Exploring how algorithms work by thinking of them as layered machines, from intent to mathematical operations, using metaphors to grasp complex concepts

Think of algorithms as layered machines, each layer turning ideas into action.

At the top is intent: the goal you want to achieve, like predicting the next letter in a name.

Next comes logic: the rules you follow to reach that goal. For example, "look at the previous letters and guess what comes next."

Then comes process: the step-by-step actions the computer takes—looping through letters, checking guesses, and repeating.

After that, everything turns into numbers. Computers can't understand letters or words, only numeric representations. Each character or word becomes a vector—a list of numbers—and patterns become relationships between those numbers.

At the bottom is math. All the loops and logic collapse into operations on numbers: addition, multiplication, exponentials, and derivatives. This is where change happens.

Metaphors for Understanding

Think of it like:

Knobs on a sound mixer: each knob affects the output slightly. Training is turning the knobs in the right direction.

Standing on a mountain in fog: derivatives tell you which way is downhill. Step by step, you reach the lowest point.
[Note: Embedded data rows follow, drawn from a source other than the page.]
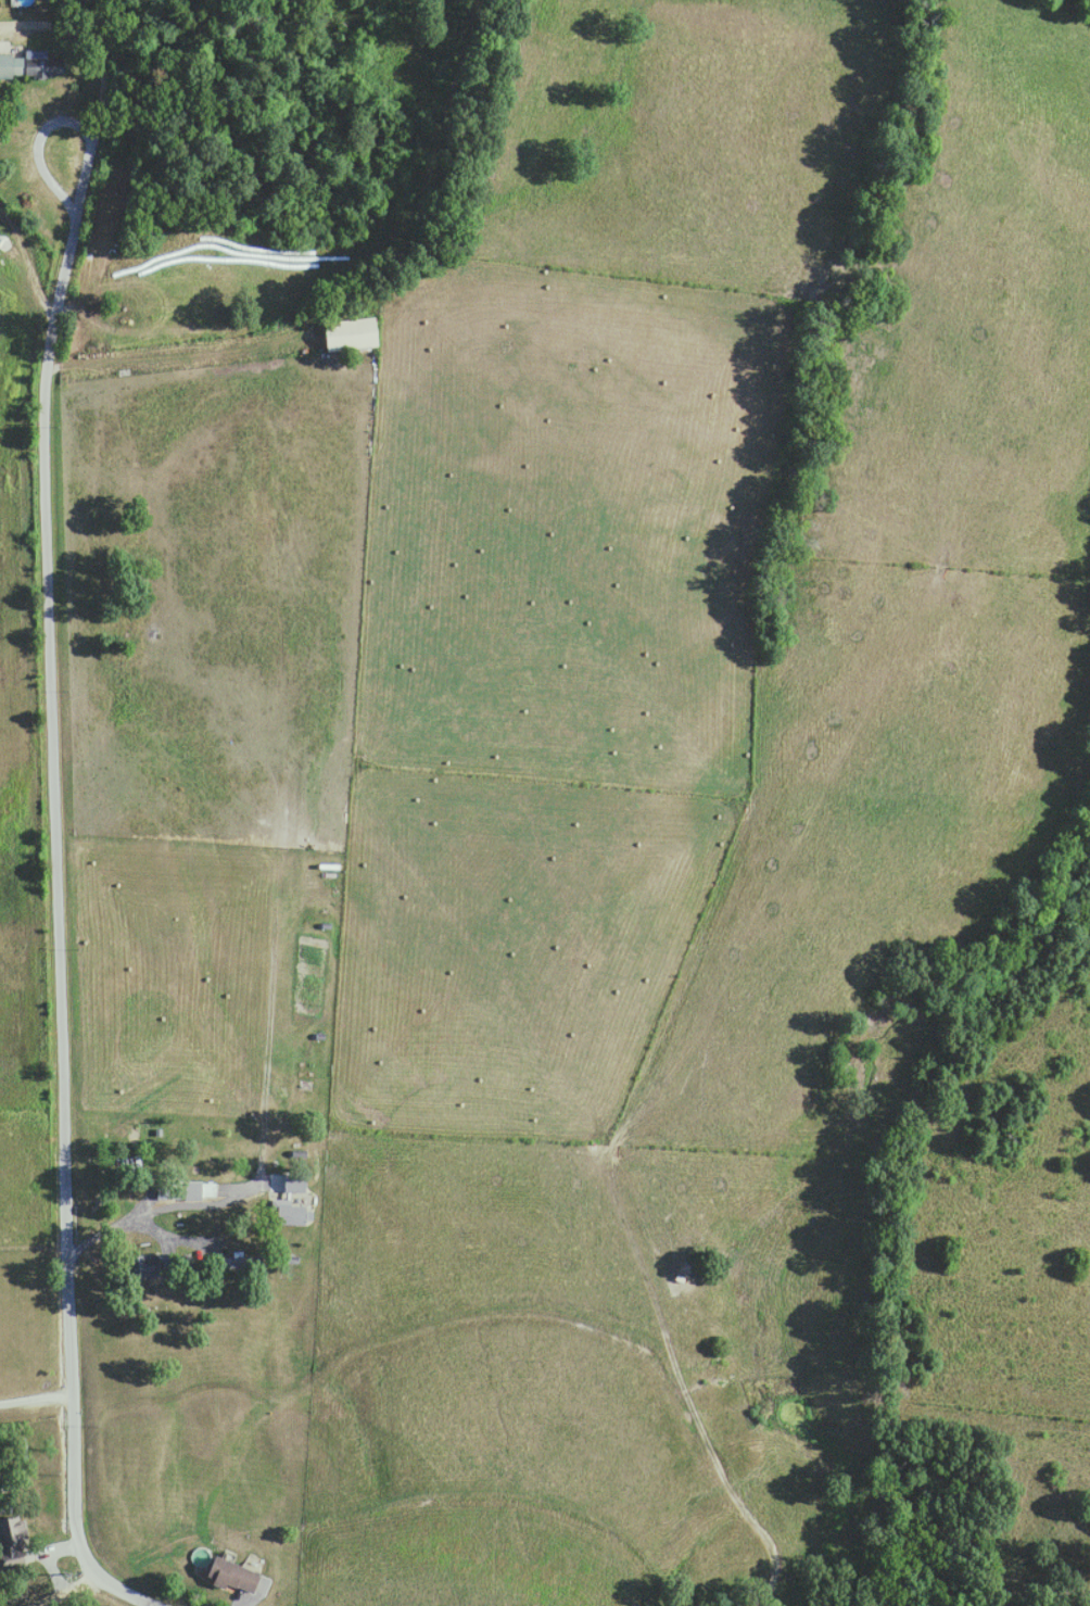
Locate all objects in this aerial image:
building: (33, 67)
road: (33, 142)
building: (354, 335)
road: (174, 357)
road: (50, 790)
building: (130, 1169)
building: (194, 1191)
road: (130, 1216)
road: (36, 1402)
building: (13, 1543)
building: (234, 1576)
road: (62, 1589)

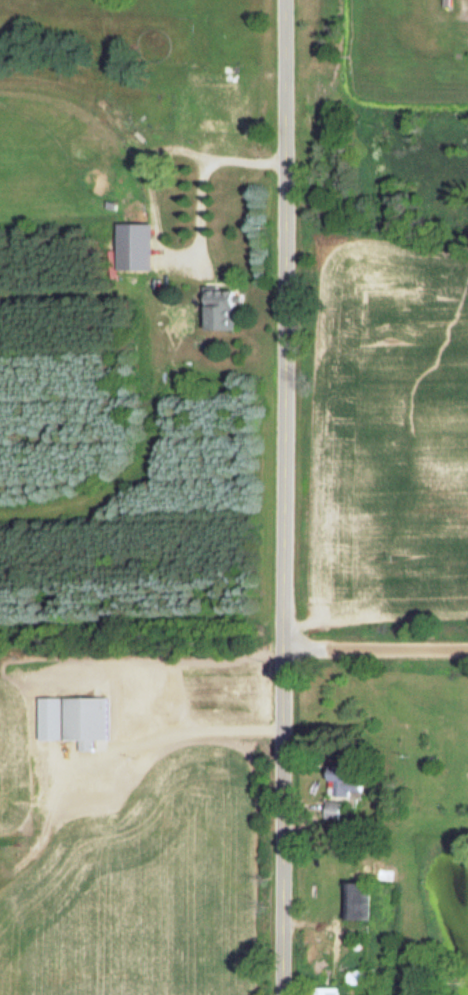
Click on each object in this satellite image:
building: (205, 97)
road: (142, 200)
building: (216, 308)
road: (283, 497)
road: (375, 649)
building: (69, 719)
road: (189, 732)
building: (339, 782)
building: (329, 810)
building: (355, 901)
building: (319, 991)

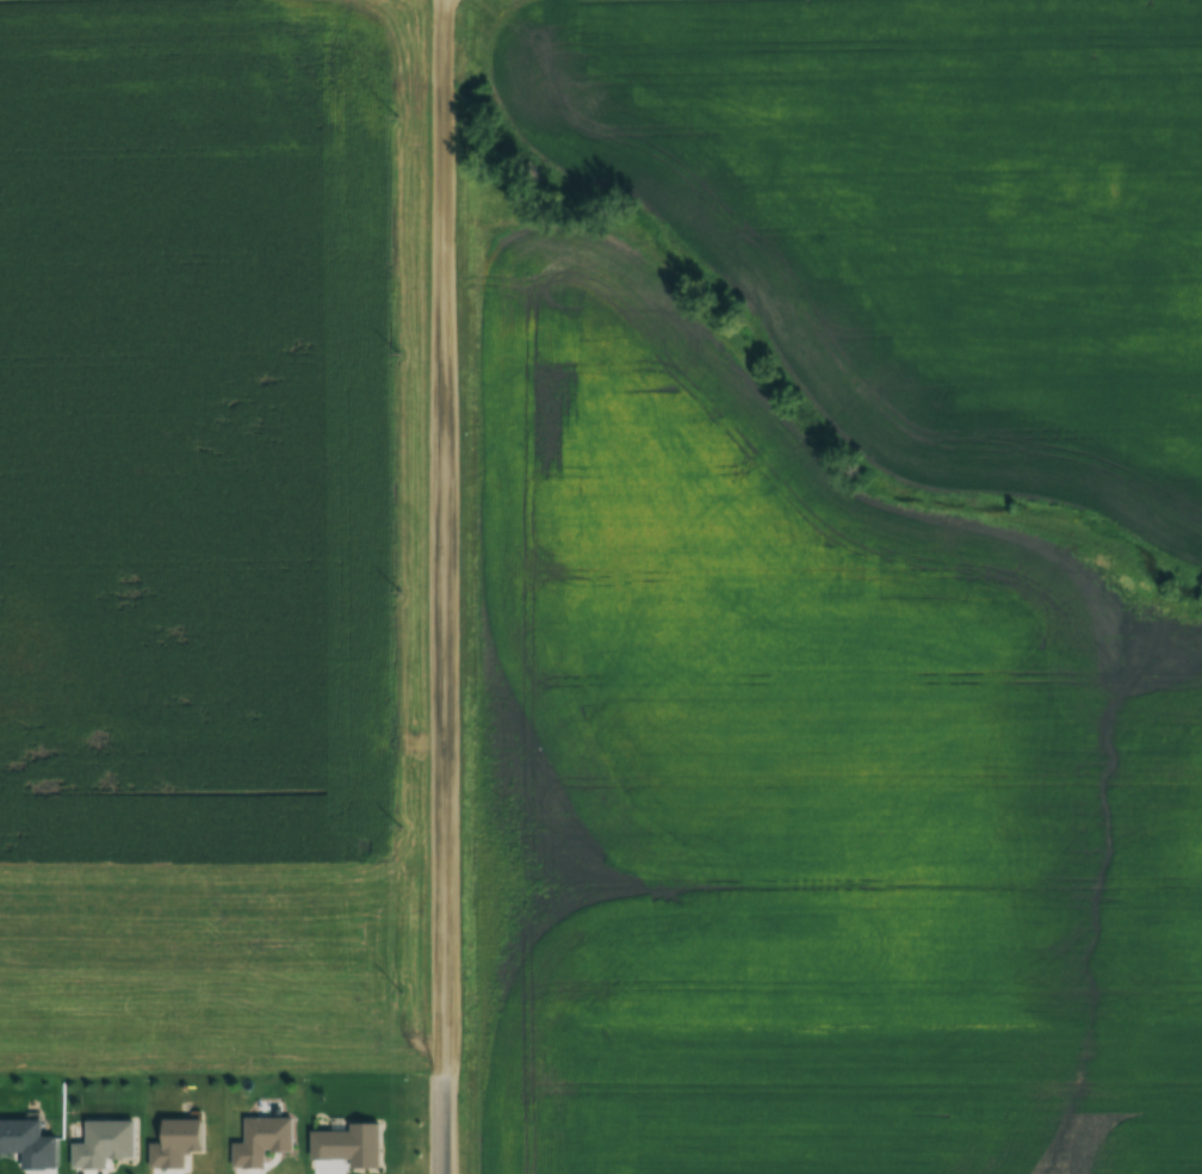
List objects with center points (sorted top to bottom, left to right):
road: (443, 538)
road: (441, 1125)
Tasting soup: small adjustments improve the flavor. Math tells you which ingredient to tweak and by how much.

The Core Principle

The core of machine learning is simple: represent things as numbers, measure how wrong you are, figure out which numbers caused the error, adjust them slightly, and repeat.

I struggle with the math behind certain algorithms, but thinking about them in pure words and metaphors has always helped me grasp how they work.